» **Set exercise**:
Please convert the entries below into a JSON list of strings, one string per line and no strings for blank lines, omitting the pictures themselves.

::::

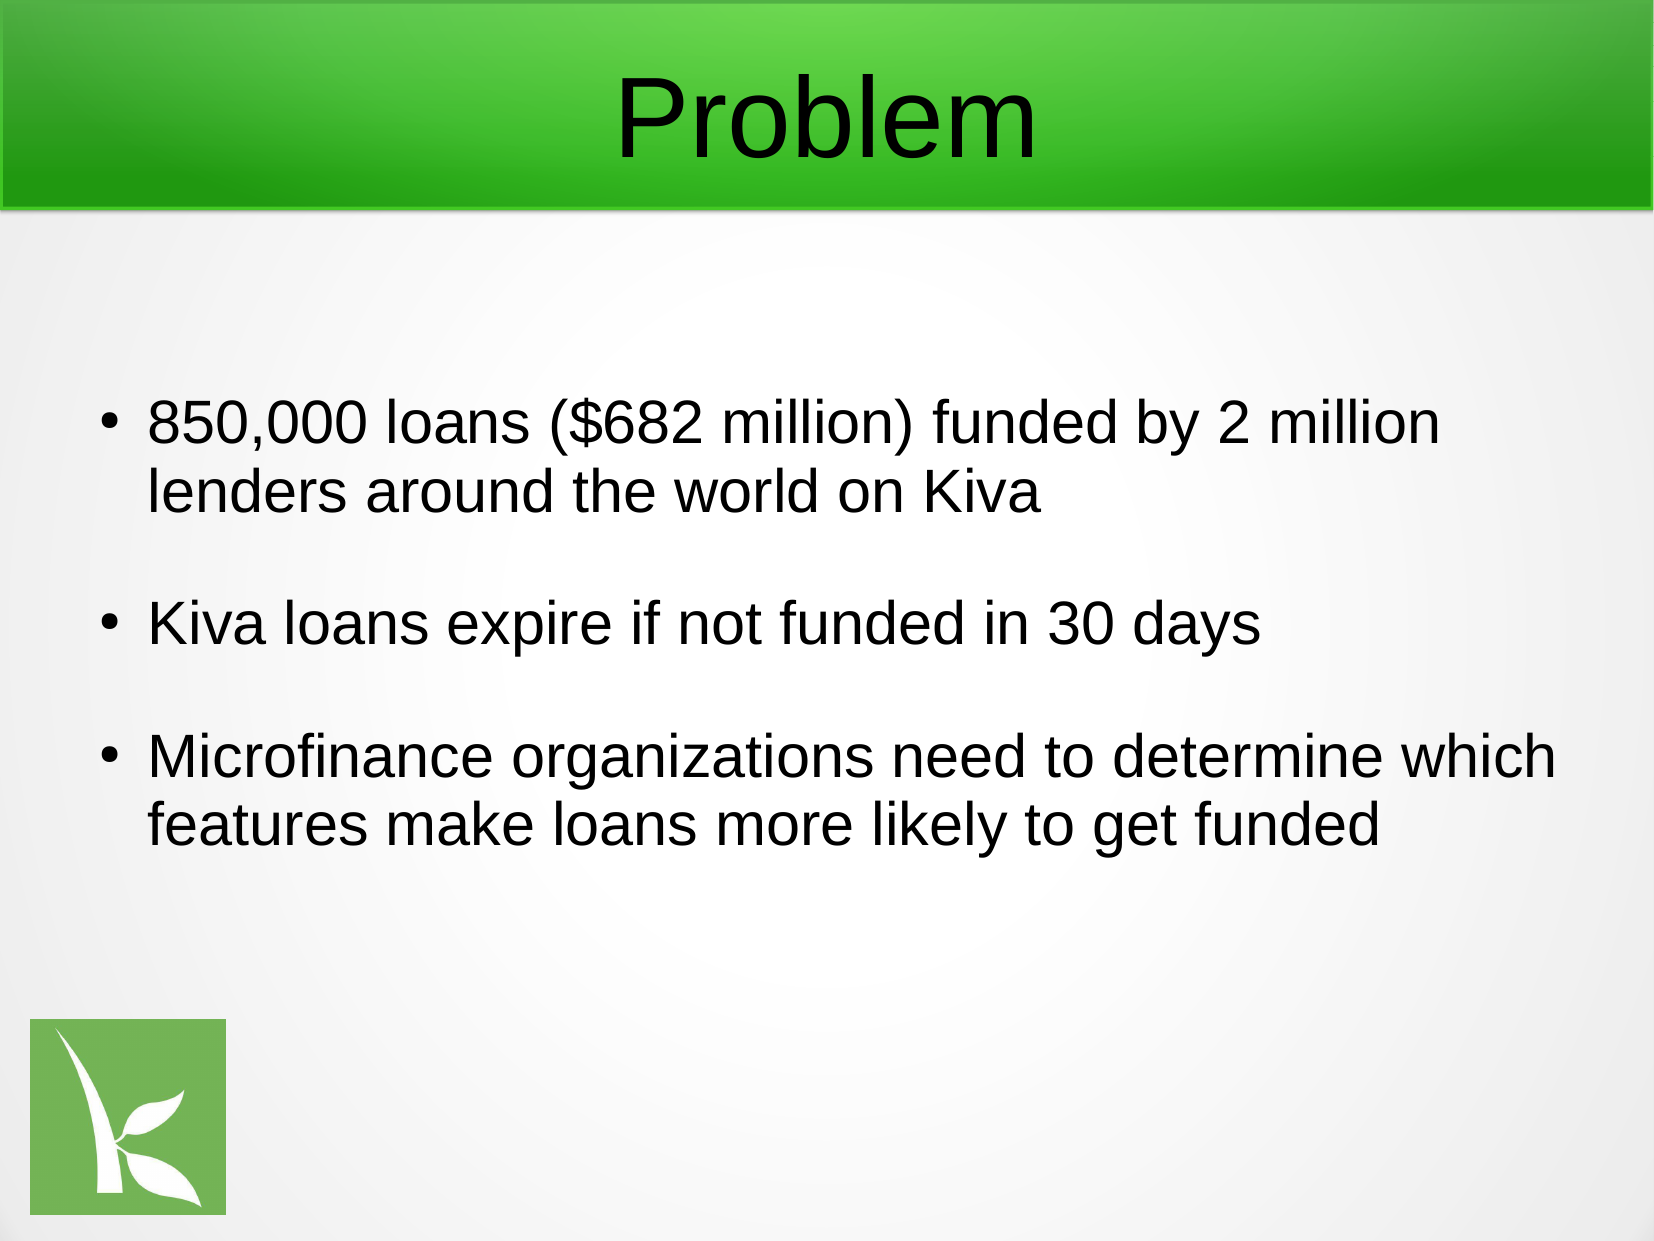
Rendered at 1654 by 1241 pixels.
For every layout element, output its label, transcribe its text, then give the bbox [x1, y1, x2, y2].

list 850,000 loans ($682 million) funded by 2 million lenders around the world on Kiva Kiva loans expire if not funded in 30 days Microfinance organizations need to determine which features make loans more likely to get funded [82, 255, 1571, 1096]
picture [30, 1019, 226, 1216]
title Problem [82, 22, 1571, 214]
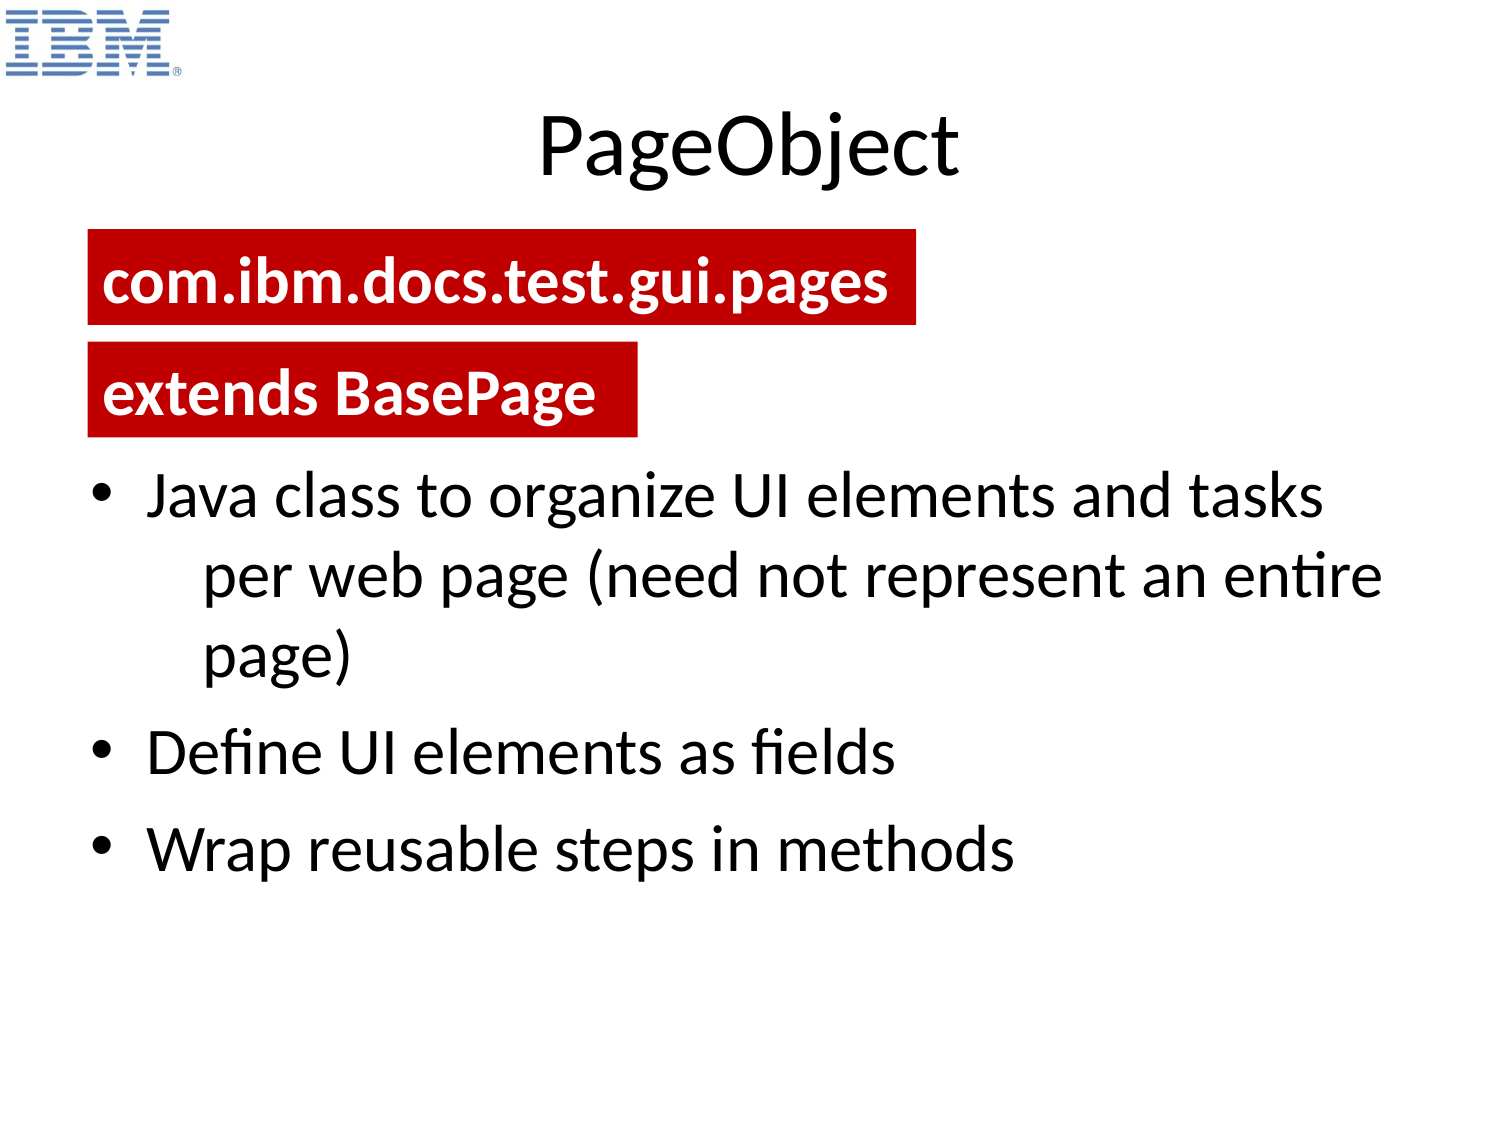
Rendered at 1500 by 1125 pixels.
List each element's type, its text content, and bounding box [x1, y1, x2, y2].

::::

» **Full solution**:
[
  "Rendered at 1654 by 1241 pixels.",
  "For every layout element, output its label, transcribe its text, then give the bbox [x1, y1, x2, y2].",
  "list 850,000 loans ($682 million) funded by 2 million lenders around the world on Kiva Kiva loans expire if not funded in 30 days Microfinance organizations need to determine which features make loans more likely to get funded [82, 255, 1571, 1096]",
  "picture [30, 1019, 226, 1216]",
  "title Problem [82, 22, 1571, 214]",
  "Rendered at 1500 by 1125 pixels.",
  "List each element's type, its text content, and bounding box [x1, y1, x2, y2]."
]